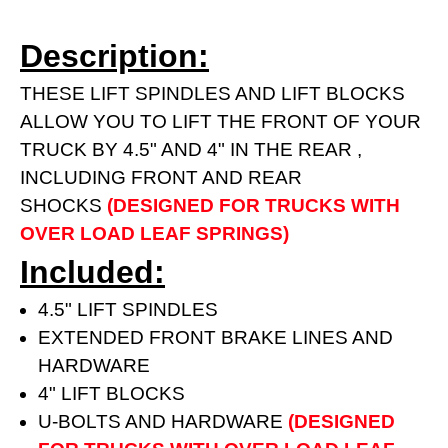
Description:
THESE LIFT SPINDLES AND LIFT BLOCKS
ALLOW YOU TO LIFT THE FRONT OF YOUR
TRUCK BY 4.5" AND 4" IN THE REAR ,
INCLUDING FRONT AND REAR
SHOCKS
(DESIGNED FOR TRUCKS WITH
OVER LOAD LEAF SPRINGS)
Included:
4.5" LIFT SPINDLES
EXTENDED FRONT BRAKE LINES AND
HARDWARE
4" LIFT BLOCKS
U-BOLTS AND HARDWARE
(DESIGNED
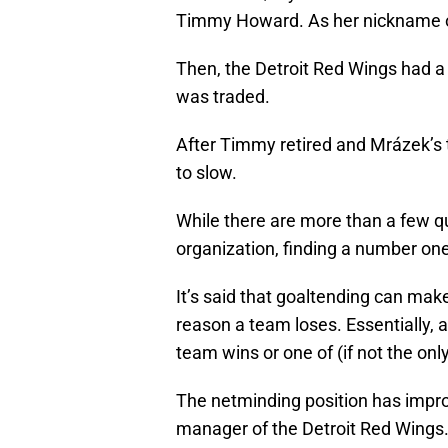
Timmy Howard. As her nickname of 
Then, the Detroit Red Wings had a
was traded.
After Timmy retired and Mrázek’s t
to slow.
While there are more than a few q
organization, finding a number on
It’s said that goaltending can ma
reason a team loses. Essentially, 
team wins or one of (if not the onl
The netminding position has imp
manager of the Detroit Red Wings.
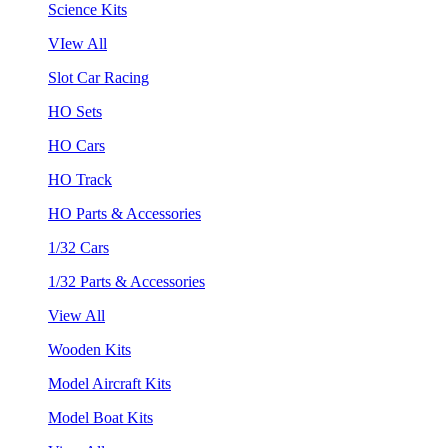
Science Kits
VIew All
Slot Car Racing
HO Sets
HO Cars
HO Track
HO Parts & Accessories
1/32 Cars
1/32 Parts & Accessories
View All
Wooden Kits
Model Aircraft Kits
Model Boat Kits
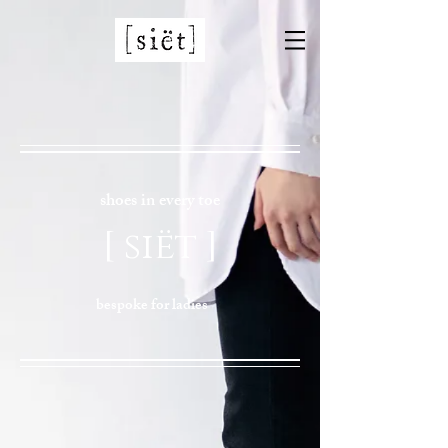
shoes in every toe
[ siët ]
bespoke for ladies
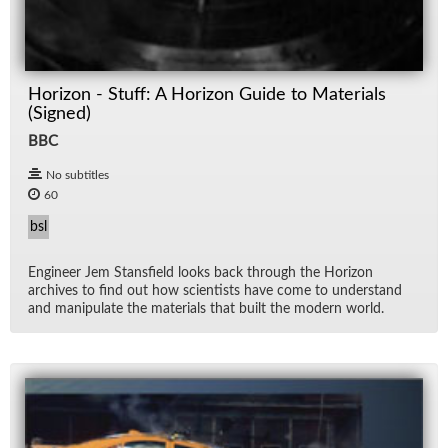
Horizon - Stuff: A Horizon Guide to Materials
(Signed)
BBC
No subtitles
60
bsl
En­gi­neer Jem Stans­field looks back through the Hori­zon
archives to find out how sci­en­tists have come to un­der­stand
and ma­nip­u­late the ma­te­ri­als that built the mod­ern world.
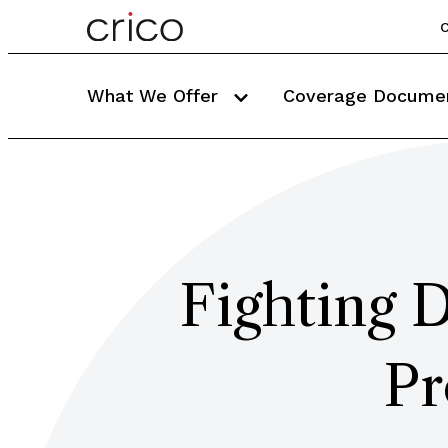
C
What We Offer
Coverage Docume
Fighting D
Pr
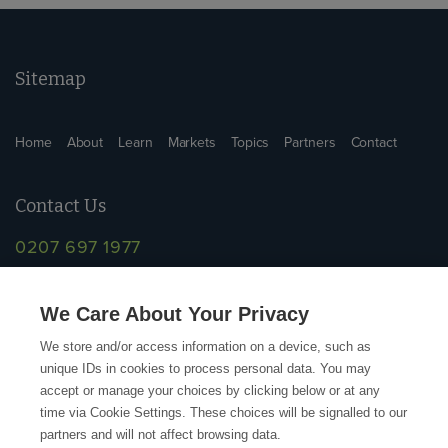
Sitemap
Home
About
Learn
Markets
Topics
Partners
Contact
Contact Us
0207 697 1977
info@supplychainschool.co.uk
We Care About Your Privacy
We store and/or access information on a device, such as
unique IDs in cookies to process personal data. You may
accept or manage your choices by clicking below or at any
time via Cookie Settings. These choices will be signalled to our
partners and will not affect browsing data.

- Work request
Tally the lines above that contain the word "choices", and reply with only the number.

- Expected answer
2